IN the wake of the growing tensions festering between the United States and Iran, oil prices across the world have jumped to their highest level in more than three months, sparking concern across Spain.
On the orders of President Donald Trump, US forces had carried out a targeted air strike on Major-General Qassem Soleiman at Baghdad airport in Iraq, the man considered to be one of Iran’s most influential figures.
Traders were then evidently alarmed by Iran’s Supreme Leader Ayatollah Ali Khamenei’s vow of revenge, which heightened fears that escalating conflict in the region would disrupt global oil supplies.
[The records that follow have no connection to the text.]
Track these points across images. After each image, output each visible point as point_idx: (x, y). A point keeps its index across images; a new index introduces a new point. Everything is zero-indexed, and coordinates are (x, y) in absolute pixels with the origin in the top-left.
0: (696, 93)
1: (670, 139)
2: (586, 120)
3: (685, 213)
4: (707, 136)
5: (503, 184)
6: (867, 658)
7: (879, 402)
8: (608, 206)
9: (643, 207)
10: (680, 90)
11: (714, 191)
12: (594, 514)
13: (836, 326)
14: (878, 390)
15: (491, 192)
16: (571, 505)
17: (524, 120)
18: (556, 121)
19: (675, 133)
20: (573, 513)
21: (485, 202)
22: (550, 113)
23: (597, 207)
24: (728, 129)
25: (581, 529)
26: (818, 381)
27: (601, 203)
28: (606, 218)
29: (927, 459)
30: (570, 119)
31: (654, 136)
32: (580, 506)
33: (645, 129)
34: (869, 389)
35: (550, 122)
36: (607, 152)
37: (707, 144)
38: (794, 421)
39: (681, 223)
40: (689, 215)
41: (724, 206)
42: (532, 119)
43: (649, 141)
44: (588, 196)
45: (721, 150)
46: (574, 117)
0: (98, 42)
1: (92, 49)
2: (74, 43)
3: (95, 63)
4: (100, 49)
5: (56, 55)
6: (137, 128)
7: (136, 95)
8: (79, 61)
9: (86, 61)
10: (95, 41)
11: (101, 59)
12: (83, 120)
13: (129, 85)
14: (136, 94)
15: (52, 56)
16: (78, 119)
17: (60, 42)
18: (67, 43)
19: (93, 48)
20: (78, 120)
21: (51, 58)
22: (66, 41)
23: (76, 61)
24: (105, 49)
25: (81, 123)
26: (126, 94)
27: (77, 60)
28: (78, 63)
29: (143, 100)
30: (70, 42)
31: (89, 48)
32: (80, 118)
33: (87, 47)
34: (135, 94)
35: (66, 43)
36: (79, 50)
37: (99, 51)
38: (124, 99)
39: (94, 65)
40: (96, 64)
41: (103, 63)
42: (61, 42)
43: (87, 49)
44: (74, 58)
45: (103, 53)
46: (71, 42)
Matters were made worse as American oil employees were also reported to be leaving Iraq, a troubling signal for oil costs which have spiked due to the tensions mounting in the region, where Spanish businesses reliant on oil are now fearing the worst over the valuable Middle Eastern supplies.
Figures indicate that international oil has already jumped by more than 3% per barrel since the Iranian assassination, a troubling signal for oil costs. In fact, on Friday, January 3, brent crude jumped a whopping 3.5% to more than $68 (€60.93) per barrel, putting the price of international oil on its way to its biggest increase since the mid-September attack on the Saudi oil facilities. West Texas Intermediate (WTI) crude was also up by a staggering 3.1%, the highest level garnered since April of last year.
Andy Lipow, the President of Consultants Lipow Oil Associates who has vast experience in the European stock market stated:
“The market is trying to assess whether we’ll see a supply disruption, if any. Iran has already seen their exports cut to minimal volumes; they have little to lose in the way of crude oil exports.”
Europe as a whole has become highly dependent on importing fossil fuels from the Middle East over the last 25 years. As Spain is increasingly dependent on imported oil, the country is made economically vulnerable to world oil price fluctuations as oil plays a major role in the Spanish energy sector.
Due to there being virtually no domestic production of liquid fuels in Spain over the last few decades, the country lacks significant deposits which means that practically all fossil fuels consumed need to be purchased abroad to meet its growing demand.
Speaking to a business head at one of the leading Spanish oil companies, which last year reportedly processed thousands of metric tons of crude oil at refineries across Spain, they said: “The situation is particularly worrying for the European levels of crude oil, which are highly reliant on the supply from the Middle East. In fact, Iraq is the fifth-largest proven oil reserve in the world, with the crisis certain to hit businesses and citizens in Spain.”